Len Rader

Personal information
- Born: March 29, 1921 Brooklyn, New York, U.S.
- Died: December 29, 1996 (aged 75) Margate, Florida, U.S.
- Listed height: 6 ft 1 in (1.85 m)
- Listed weight: 185 lb (84 kg)

Career information
- High school: James Madison (Brooklyn, New York)
- College: LIU Brooklyn (1941–1944)
- Playing career: 1944–1950
- Position: Shooting guard / small forward

Career history

Playing
- 1943–1944: Long Island Wonder Team
- 1944–1945: Philadelphia Sphas
- 1946–1947: Buffalo Bisons / Tri-Cities Blackhawks
- 1947: Troy Celtics
- 1947–1948: Birmingham Skyhawks
- 1947–1949: Montgomery Rebels
- 1948–1949: Hammond Calumet Buccaneers
- 1949–1950: Hartford Hurricanes

Coaching
- 1947–1949: Montgomery Rebels

Career highlights
- ABL champion (1945);

= Len Rader =

American basketball player

Leonard Rader (March 29, 1921 – December 29, 1996) was an American professional basketball player. He played for the Buffalo Bisons later Tri-Cities Blackhawks and Hammond Calumet Buccaneers in the National Basketball League and averaged 3.6 points per game.
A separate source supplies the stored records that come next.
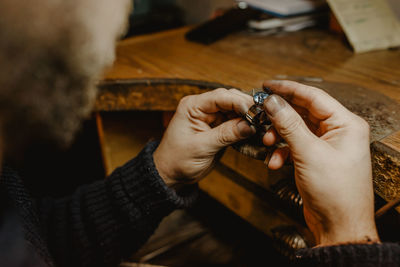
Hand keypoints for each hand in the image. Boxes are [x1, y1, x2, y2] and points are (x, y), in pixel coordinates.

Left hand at [153, 88, 254, 186]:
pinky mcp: (218, 127)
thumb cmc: (177, 160)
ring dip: (249, 117)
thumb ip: (225, 134)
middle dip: (248, 108)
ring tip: (262, 125)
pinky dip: (246, 126)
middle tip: (263, 119)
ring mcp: (211, 117)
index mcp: (193, 106)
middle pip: (231, 100)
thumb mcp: (201, 147)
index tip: (256, 112)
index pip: (221, 96)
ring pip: (236, 110)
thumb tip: (250, 125)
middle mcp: (202, 107)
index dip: (240, 102)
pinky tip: (255, 131)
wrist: (170, 174)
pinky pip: (236, 122)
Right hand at [262, 80, 378, 245]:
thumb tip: (273, 102)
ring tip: (267, 142)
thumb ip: (288, 124)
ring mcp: (327, 146)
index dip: (288, 89)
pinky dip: (282, 152)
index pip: (313, 97)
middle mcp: (338, 132)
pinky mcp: (317, 159)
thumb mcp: (308, 153)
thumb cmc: (336, 193)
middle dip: (280, 116)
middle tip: (260, 113)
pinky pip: (295, 147)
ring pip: (296, 130)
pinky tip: (274, 163)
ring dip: (279, 136)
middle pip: (303, 112)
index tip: (267, 85)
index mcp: (346, 124)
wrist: (339, 227)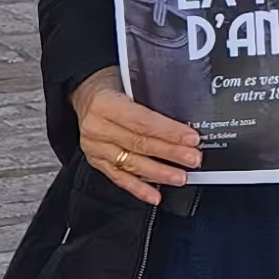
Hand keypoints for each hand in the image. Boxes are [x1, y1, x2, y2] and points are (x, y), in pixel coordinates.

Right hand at [69, 72, 204, 206]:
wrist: (86, 95)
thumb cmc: (112, 86)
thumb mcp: (129, 82)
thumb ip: (151, 100)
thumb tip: (183, 119)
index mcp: (105, 104)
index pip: (142, 121)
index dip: (169, 131)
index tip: (190, 138)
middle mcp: (97, 128)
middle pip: (139, 143)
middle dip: (170, 153)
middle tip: (192, 159)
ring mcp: (95, 147)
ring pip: (131, 163)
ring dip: (159, 173)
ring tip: (179, 177)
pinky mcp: (96, 162)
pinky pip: (119, 178)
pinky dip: (139, 188)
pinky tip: (155, 195)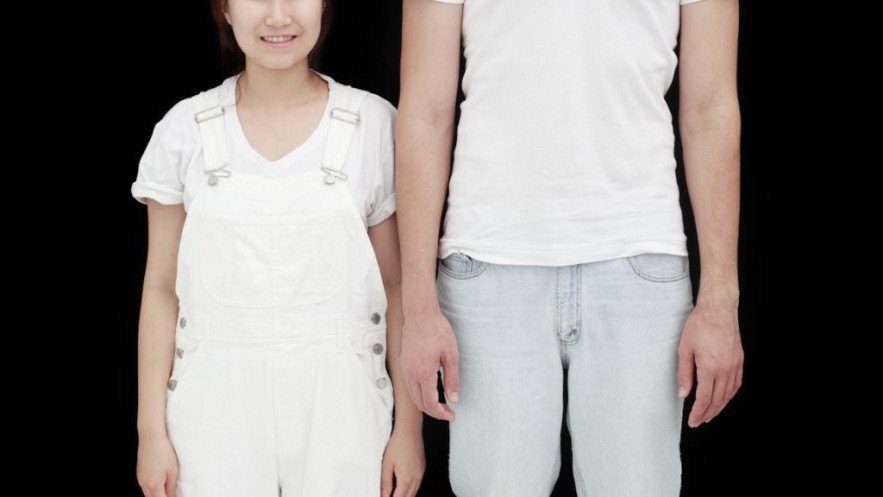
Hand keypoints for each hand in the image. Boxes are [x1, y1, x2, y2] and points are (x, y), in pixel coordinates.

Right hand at [136, 432, 177, 496]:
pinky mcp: (139, 474)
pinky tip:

His twin brother is Howie Rader, who also played professional basketball while with both the Philadelphia Sphas and the Buffalo Bisons turned Tri-Cities Blackhawks. Len and his twin brother, Howie, were two out of eight players from the original Buffalo Bisons NBL team from 1946 that ended up moving from Buffalo, New York to Moline, Illinois (as a part of what was called the "Tri-Cities" area at the time) to become the Tri-Cities Blackhawks that became the present-day Atlanta Hawks.